Poagao's Journal

Absolutely Not Your Monkey

Apr 16 2010

and then what

I was sitting at the cafe today, trying to work on my book, when an elderly couple sat down next to me. I’d heard their loud conversation as they came up the stairs, but most of the old people there speak loudly.

Once they sat down, the woman began to wear the man down with a long, withering nagging session. It wasn’t just me, either; I’d bet most of the people in the room were worn down by it after just a short time. “You’ve got high blood sugar, high cholesterol,” she told him. “And you think you can work? You could die at any time, and then what?” Not a lot of it made sense as I didn’t know the background to the conversation, but the nagging, condescending tone of the woman grated. How could this man have put up with this for so many years? I wondered. Perhaps he just didn’t want to upset her and never told her the secrets in his heart, or perhaps he had just revealed them to her, expecting, hoping against hope, that maybe this time she would reveal some amount of compassion and sympathy for his plight. Either way, he was wrong. Did she know what she was doing to him, what she’d been doing all those years? But he could leave at any time, right? Yet for some reason it had become a choice between not being able to live without her and barely living with her.

I couldn’t keep working. I had to leave, lest the heaping pile of NO YOU CAN’T smother me as well as the rest of the room. It was a gray day outside, but I needed the fresh air.
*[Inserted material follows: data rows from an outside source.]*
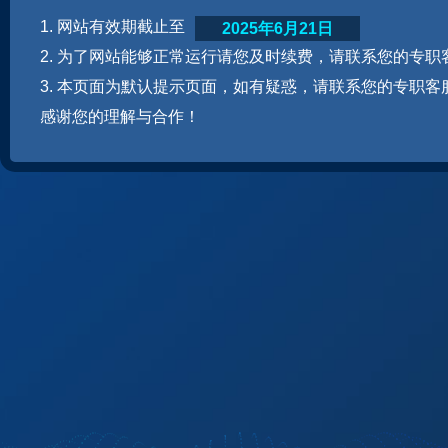
1. 网站有效期截止至
2025年6月21日
2. 为了网站能够正常运行请您及时续费，请联系您的专职
3. 本页面为默认提示页面，如有疑惑，请联系您的专职客
感谢您的理解与合作！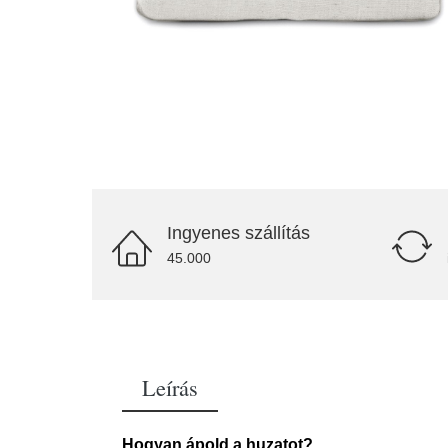
Ingyenes szállítás
45.000
Leírás
Hogyan ápold a huzatot?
The book is coming along fairly well, by the way; I’m over 80% done with this revision, and the word count is comfortably over 90,000. The last sections need more work than the earlier parts, however, so it’s taking more time and effort.

I walked over to the camera street instead of taking the MRT to my job in the afternoon like I usually do, trying to get the old woman’s soul-destroying tune out of my head. I was looking at prices of Leica M adapters for my GF1, but I was surprised to find a lens I’d been hankering after for months, just arrived today.

I didn’t buy it. Maybe the old woman was right. What a frightening thought.

posted by Poagao at 4:04 pm  

6 Comments »

  1. I can completely and totally empathize with the guy.

    Comment by Brian Q. Webb — April 17, 2010 @ 2:53 pm

  2. As can I.

    Comment by Poagao — April 17, 2010 @ 3:53 pm

  3. I wish you’d send me the book.

    Comment by Prince Roy — April 21, 2010 @ 5:31 pm

  4. I will, you can proofread it for me after I’m done with this revision.

    Comment by Poagao — April 21, 2010 @ 5:39 pm

  5. Thank goodness you could up and leave.

    What lens are you hinting at, I wonder? I recently got the 20mm 1.7 and it’s blown my mind away.

    Have you read this btw?:

    http://www.guardian.co.uk/artanddesign/2010/apr/18/street-photography-privacy-surveillance

    Comment by persimmonous — April 26, 2010 @ 7:59 pm

  6. It was the new Olympus m43 9-18mm, and I did get it as well as a Leica M adapter a few days ago.

    As to the article, yes, I saw it. Interesting and a little scary how so-called street photography has developed in recent years.